Technically, they can still get that from Ducharme. Granted, improvement in the standings would fall under the “it can only go up from here” department, but, even so, keeping him on results in one of two things:

  • Either the Canadiens continue to be as bad as they are (for tanking purposes) or
  • The Habs show some improvement under Ducharme down the stretch thereby reaffirming the decision to sign him.

So, there’s no real need to start a coaching search, on top of one for a new GM right now. Ultimately, the GM would have to be hired first anyway, before any definitive decision regarding Ducharme is made. Molson made that perfectly clear during his press conference announcing Bergevin’s firing/ hiring of Jeff Gorton as the Habs’ new executive vice-president of hockey operations.

That’s how it should be, or, perhaps more accurately, how it generally tends to be. A new GM would want to hire their guy. And, considering the way the season has gone, that new GM would logically want his new hire to steer clear of this tire fire of a season and bring him on only once it’s been adequately doused. Why risk staining their guy’s aura, if they’re billing him as a savior? The smart play is to keep Ducharme on as long as possible and, if they need to fire him, begin the unofficial timer on their tenure as GM then.

Bergevin Had to Go Now, Not Ducharme

So, Ducharme logically stays on at least for the balance of the season. Make no mistake though, Ducharme is coaching for his job at this point and, regardless of how good of a job he does, it may not even matter in the end.

Ducharme definitely hasn’t had a good follow-up season to his rookie campaign. No one can debate that, but it’s hard to lay all the blame at his doorstep when Bergevin put the team he’s coaching together, complete with its lack of a mobile defense and depth down the middle.

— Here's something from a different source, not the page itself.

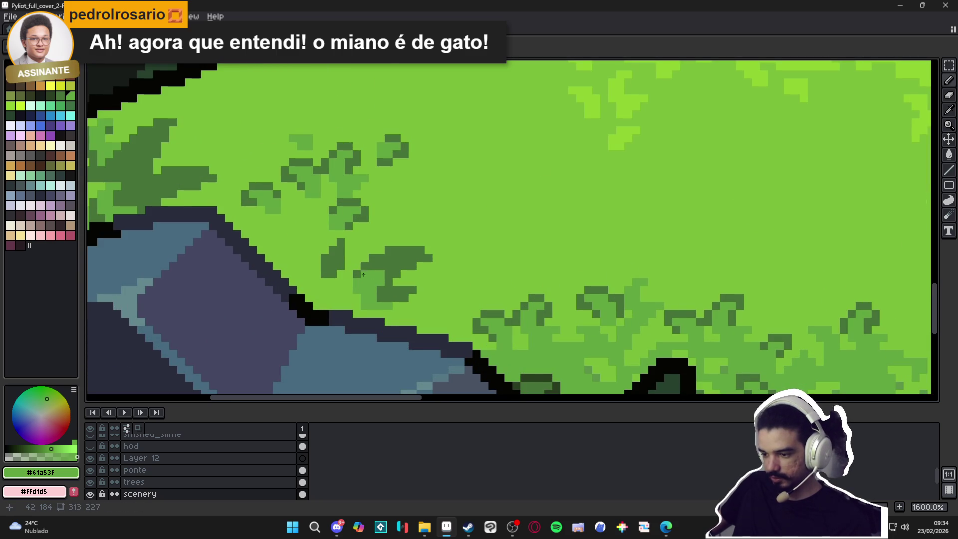
scroll(399, 310, down, 6)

Montreal Canadiens Marc Bergevin
Ex-Montreal Canadiens general manager Marc Bergevin – (THE CANADIAN PRESS/Paul Chiasson)

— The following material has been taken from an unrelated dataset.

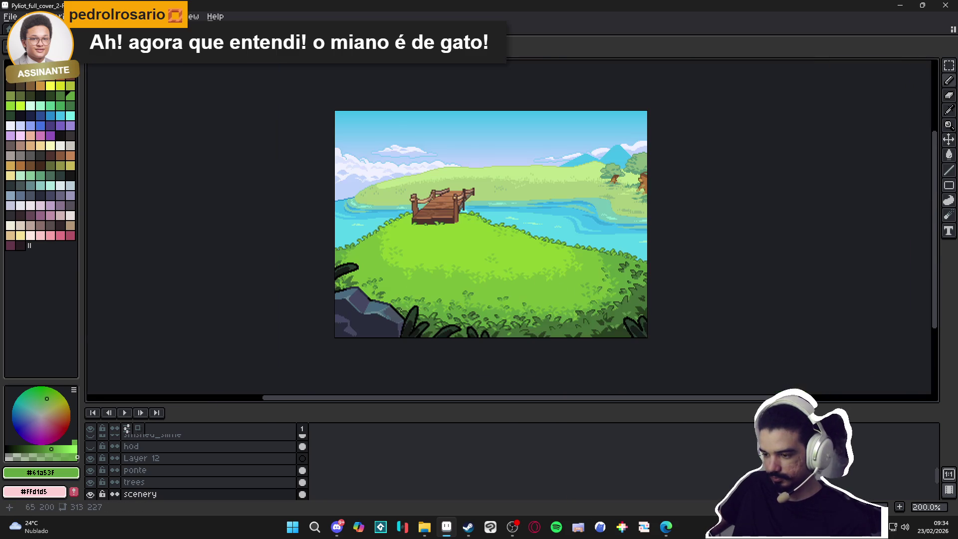
scroll(409, 312, up, 1)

Ducharme is hardly blameless, but in an ideal world he would get a decent amount of time in the new regime to prove himself. The trip to the Stanley Cup Final should earn him the benefit of the doubt in some respects. In Bergevin’s case, following arguably his worst offseason as GM, it wasn’t enough after middling regular-season performances year after year (regardless of the coach in charge).

It was the right time, arguably a few years too late in all honesty, for the Canadiens to move on, even if only because the Habs would want someone with more of a long-term future in the organization at the helm ahead of the trade deadline. This was Bergevin’s last year under contract, and, based on the team’s performance, an extension would have run counter to general public sentiment and common sense. Extending a GM with his team in the running for a lottery pick is akin to buying a carton of expired milk. Ducharme may be just as easy of a target, but he wasn’t the right one, at least not right now.